** Begin Text segment **
I picked up A Hero Ain’t Nothin’ But a Sandwich by Alice Childress at the Friends of the Library book sale one day, probably because I recognized the title and figured it’s a book I should have read by now. It’s a pretty classic problem novel about a kid named Benjie who is addicted to heroin. (The tagline on the novel is “Benjie is young, black, and well on his way to being hooked on heroin” lest there’s any confusion about its problem novel status or the topic of the book. But I digress. )

A Hero Ain't Nothin' But a Sandwich by Alice Childress

The story is told in alternating first-person POV chapters from Benjie and the people who his drug use affect, including his mom, stepfather, grandmother, teachers, and friends. The chapters really serve as character studies to let the reader know who populates Benjie’s world as well as how they view not only Benjie but the neighborhood and other people in it.

When I found out the book was made into a movie (starring Cicely Tyson and Paul Winfield, no less!), I wasn’t very far into the book and was surprised because it didn’t seem like there was really enough plot to hang a movie on, but I was wrong about that. While the beginning is pretty light on plot and heavy on premise (Benjie’s on drugs and people notice–seriously, that’s it), as the book goes on, there’s actually a lot of stuff that happens between characters, and it’s all pretty deftly handled. The characters reflect more on how they feel about what’s happened than  detailing what happened to get the characters to that point. I mean, we find out, but the chapters don’t follow the standard this happened and then this happened and then this happened progression.

While I ultimately found the book just okay (it’s super short but took me a ridiculously long amount of time to read it given the length), I really enjoyed all of the relationship stuff with the mom and stepfather, and I am 100% in love with the ending. THAT ENDING. Not to mention, all of the familial relationship stuff is ace. Yeah, so that was pretty great. Also, there’s a really interesting conflict between the white teacher Mr. Cohen (who has A LOT of contempt for his black students) and the black nationalist teacher Mr. Green across the hall. They are both effective teachers but they do not particularly care for each other and they have very, very different views of the children and neighborhood they serve.
** End Text segment **
** Begin Excerpted records **
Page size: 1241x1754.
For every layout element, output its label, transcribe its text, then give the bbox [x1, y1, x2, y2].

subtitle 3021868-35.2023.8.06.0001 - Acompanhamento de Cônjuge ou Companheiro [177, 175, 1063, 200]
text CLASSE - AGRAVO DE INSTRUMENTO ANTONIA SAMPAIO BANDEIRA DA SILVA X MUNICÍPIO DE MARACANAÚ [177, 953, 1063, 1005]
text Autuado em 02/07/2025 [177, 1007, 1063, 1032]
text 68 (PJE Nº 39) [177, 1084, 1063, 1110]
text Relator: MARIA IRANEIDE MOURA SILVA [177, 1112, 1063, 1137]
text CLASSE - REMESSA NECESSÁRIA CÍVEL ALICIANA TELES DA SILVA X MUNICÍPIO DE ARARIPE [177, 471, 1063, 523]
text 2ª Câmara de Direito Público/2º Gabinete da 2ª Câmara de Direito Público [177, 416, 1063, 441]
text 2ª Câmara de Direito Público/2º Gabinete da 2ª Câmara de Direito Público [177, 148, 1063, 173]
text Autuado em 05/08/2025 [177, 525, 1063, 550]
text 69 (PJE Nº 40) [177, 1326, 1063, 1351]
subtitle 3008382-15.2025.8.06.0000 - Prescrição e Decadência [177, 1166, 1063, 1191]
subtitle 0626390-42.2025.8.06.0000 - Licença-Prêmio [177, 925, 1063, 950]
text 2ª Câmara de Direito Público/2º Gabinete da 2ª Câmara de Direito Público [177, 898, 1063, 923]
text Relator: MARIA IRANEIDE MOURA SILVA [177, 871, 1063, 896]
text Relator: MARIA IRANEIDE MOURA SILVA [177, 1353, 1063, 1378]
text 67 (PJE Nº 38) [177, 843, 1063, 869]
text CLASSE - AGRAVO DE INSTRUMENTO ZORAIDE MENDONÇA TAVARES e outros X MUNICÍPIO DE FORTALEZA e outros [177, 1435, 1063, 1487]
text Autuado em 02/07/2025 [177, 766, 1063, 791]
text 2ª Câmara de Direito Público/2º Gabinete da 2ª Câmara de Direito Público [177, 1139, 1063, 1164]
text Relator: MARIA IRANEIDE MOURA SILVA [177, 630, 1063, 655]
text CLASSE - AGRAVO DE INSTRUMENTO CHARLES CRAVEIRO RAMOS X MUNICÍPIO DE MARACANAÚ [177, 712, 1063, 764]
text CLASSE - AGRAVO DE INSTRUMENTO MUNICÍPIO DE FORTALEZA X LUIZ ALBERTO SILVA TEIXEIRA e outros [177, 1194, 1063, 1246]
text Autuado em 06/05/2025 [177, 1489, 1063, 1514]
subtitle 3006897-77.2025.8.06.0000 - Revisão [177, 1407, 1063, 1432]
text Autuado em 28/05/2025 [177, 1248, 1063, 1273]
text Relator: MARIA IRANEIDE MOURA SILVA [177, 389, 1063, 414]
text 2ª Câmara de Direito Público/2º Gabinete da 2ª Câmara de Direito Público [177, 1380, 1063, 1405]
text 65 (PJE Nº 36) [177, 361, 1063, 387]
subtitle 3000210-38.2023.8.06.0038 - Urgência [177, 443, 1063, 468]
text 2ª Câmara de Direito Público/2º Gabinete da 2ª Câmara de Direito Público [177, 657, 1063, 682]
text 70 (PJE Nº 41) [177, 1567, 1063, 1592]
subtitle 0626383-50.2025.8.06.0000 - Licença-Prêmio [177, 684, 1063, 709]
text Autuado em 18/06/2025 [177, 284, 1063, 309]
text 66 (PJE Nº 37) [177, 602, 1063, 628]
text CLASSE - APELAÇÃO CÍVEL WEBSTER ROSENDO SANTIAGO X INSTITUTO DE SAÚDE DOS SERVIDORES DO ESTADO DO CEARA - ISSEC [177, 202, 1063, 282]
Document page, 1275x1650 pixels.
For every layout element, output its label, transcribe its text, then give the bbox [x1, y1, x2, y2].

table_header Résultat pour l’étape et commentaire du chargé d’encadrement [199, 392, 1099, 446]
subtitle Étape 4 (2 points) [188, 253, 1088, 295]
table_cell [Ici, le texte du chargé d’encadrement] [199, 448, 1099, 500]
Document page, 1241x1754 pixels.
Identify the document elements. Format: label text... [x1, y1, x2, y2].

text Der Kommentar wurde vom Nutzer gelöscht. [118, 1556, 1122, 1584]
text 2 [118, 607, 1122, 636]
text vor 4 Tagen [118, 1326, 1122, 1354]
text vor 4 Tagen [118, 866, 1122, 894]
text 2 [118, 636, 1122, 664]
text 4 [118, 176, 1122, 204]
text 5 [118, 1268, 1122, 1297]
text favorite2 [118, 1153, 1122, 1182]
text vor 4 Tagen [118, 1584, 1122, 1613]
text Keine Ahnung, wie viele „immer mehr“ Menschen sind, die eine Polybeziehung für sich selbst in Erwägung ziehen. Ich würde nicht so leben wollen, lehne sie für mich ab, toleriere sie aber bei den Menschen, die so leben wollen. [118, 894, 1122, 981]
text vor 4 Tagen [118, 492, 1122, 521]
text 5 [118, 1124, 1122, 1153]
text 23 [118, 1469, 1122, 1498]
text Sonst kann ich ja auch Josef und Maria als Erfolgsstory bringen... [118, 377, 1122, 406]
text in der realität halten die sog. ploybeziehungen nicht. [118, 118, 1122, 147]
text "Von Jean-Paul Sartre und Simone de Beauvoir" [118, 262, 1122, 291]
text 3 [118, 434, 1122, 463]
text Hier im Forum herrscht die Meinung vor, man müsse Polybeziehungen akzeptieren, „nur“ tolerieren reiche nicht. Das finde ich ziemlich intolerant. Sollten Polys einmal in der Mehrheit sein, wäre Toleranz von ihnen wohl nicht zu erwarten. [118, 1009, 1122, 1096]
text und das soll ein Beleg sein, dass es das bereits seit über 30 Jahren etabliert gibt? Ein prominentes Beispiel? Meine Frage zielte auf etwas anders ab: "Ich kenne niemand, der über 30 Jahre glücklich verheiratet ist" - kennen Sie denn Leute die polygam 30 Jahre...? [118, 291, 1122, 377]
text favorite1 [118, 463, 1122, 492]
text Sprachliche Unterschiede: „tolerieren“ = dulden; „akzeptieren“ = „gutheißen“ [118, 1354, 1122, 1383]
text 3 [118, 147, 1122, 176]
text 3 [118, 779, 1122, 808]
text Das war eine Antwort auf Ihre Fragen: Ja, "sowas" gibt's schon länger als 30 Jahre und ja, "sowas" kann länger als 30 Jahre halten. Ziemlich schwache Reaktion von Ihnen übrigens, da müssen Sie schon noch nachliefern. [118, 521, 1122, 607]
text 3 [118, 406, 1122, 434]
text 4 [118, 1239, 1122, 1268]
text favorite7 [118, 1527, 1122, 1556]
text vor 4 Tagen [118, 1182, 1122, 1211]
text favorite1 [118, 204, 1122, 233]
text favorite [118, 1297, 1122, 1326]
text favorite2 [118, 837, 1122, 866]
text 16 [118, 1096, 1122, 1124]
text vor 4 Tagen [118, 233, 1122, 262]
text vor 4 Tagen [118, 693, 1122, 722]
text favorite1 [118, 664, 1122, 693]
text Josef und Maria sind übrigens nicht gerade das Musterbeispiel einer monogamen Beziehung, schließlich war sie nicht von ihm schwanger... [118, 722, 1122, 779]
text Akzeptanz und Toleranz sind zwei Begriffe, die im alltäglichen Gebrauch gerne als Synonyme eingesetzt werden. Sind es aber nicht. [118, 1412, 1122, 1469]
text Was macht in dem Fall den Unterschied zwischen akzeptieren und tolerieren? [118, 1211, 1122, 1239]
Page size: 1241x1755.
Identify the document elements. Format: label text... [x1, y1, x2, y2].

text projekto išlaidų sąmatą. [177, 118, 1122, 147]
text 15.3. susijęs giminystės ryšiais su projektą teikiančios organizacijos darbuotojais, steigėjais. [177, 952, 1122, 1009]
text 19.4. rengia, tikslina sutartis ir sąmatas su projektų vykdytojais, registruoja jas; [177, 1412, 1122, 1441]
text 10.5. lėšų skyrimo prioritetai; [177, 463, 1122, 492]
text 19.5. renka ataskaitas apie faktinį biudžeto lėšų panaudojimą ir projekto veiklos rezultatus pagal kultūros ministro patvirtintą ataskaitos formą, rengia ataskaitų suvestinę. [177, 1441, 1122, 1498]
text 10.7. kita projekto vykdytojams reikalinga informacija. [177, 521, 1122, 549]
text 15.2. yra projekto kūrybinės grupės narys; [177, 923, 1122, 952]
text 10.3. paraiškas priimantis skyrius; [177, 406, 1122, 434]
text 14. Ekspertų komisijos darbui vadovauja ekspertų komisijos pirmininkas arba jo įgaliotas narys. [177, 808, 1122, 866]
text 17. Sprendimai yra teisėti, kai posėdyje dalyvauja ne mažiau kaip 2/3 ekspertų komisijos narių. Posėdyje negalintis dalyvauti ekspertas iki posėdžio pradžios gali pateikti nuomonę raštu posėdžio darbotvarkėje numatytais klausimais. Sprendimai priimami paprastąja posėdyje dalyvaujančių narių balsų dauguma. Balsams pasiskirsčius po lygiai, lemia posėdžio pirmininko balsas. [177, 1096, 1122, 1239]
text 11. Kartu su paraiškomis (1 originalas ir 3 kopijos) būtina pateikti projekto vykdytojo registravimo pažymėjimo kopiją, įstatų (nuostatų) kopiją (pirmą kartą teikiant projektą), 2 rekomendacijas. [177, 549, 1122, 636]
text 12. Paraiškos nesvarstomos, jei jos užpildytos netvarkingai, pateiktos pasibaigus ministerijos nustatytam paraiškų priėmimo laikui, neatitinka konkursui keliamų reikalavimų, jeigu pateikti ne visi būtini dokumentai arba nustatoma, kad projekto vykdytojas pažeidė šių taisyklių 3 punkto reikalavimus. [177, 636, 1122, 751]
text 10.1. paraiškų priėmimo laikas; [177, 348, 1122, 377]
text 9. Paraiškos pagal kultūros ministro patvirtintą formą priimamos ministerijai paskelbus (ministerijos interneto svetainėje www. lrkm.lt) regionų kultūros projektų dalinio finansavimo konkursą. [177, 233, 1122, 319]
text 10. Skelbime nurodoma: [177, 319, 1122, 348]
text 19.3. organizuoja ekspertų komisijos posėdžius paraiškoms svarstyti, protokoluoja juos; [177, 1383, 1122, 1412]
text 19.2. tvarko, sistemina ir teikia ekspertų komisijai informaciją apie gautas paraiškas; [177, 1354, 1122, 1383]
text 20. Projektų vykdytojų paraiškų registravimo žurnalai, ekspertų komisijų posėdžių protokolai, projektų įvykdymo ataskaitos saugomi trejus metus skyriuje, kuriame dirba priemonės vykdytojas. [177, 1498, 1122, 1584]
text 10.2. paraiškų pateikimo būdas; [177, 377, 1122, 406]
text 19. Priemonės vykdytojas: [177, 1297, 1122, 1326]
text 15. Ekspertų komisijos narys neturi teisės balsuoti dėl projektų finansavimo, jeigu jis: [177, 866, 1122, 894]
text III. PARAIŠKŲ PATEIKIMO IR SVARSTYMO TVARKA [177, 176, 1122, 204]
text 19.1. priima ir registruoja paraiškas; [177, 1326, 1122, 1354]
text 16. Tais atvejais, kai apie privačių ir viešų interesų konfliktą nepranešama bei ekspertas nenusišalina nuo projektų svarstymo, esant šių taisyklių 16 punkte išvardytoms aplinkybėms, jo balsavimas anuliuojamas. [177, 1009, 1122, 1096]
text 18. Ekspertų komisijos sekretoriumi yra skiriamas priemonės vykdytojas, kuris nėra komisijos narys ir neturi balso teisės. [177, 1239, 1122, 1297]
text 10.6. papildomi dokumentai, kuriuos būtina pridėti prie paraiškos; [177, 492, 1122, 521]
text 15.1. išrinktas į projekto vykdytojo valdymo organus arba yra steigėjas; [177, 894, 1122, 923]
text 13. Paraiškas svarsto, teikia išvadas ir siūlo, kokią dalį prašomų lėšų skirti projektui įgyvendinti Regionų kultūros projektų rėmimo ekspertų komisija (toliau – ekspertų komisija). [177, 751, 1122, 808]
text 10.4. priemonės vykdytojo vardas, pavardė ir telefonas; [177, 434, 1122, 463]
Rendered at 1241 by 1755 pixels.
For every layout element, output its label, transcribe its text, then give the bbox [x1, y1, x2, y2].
** End Excerpted records **
**Job A**:
Answer these questions using the book review:
(i) At what event did the writer pick up the book?
(ii) Which two actors starred in the movie version?
(iii) What is the name of the teacher described as a black nationalist?
**Job B**:
Duplicate the book review word for word, everything from "The story is" down to "people in it.".

**Right answer A**:
(i) The Friends of the Library book sale.
(ii) Cicely Tyson and Paul Winfield.
(iii) Mr. Green.

**Right answer B**:
The story is told in alternating first-person POV chapters from Benjie and the people who his drug use affect, including his mom, stepfather, grandmother, teachers, and friends. The chapters really serve as character studies to let the reader know who populates Benjie’s world as well as how they view not only Benjie but the neighborhood and other people in it.